Perhaps it is no coincidence that two months after the Medicare appeals backlog was announced CMS announced a "pause" in the Recovery Auditor (RA) program. CMS states that the pause will allow then to refine and improve the RA (formerly RAC) program while in the process of obtaining new RA contracts.
As a result of the pause, the last day that Recovery Auditors (RAs) may send claim adjustment files to the MAC is June 1, 2014, and as of June 2, 2014, only claim closure files may be sent to the MACs, by the RA.
RAs must continue to update the "Claims Status" portion of their provider portal, in a timely manner, until further notice, complete all Discussion Periods that are underway as of June 1, 2014, and continue to accept new Discussion Period requests until June 30, 2014.
Recovery Auditors are also required to continue to maintain their customer service areas and to continue to support the appeal process.
|CMS outlined the following changes to the RA program:
- RAs will have to wait 30 days to allow for discussion before sending claims to MACs for adjustment. Providers will no longer have to choose between initiating a discussion and an appeal.
- RAs will have to confirm receipt of a discussion request within three days.
- RAs have been paid their contingency fee after recovering improper payments, even if providers decide to appeal the claims. With the next round of contracts, RAs must wait until the second level of appeal is exhausted before collecting their contingency fee.
- Additional documentation request limits are currently based on the entire facility, without taking differences in department into account. Going forward, CMS is establishing revised additional documentation request limits diversified across different claim types (for example, inpatient and outpatient).

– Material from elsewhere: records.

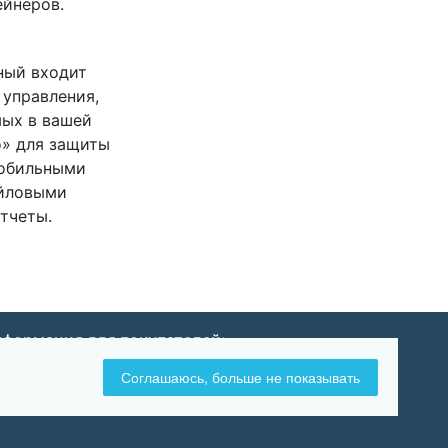
ейнеров.
тный входит
 управления,
мых в вашей
о» для защиты
мобильными
айловыми
тчеты.
формация для покупателей:
Оплата и доставка
Соглашаюсь, больше не показывать
Возврат и обмен товара
Политика конфиденциальности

- Additional documentation requests have been the same for providers of similar size and haven't been adjusted according to compliance with Medicare rules. For the next round of RA contracts, CMS will require auditors to adjust the limits based on providers' denial rates so that those with low rates will have correspondingly low request limits.
Representative Jim McDermott (D-Wash.), a ranking member of the Committee on Ways and Means Subcommittee on Health does not think the proposed changes go far enough. In a March 18 letter to Secretary Sebelius, he suggested several steps that CMS could take administratively without intervention by Congress including requiring enhanced accountability for the RAs.
Representative McDermott suggested that future RA contracts include performance standards for accuracy of collections from providers. He also suggested that there should be a financial penalty to the RA if they collect money from a provider and the decision is overturned on appeal.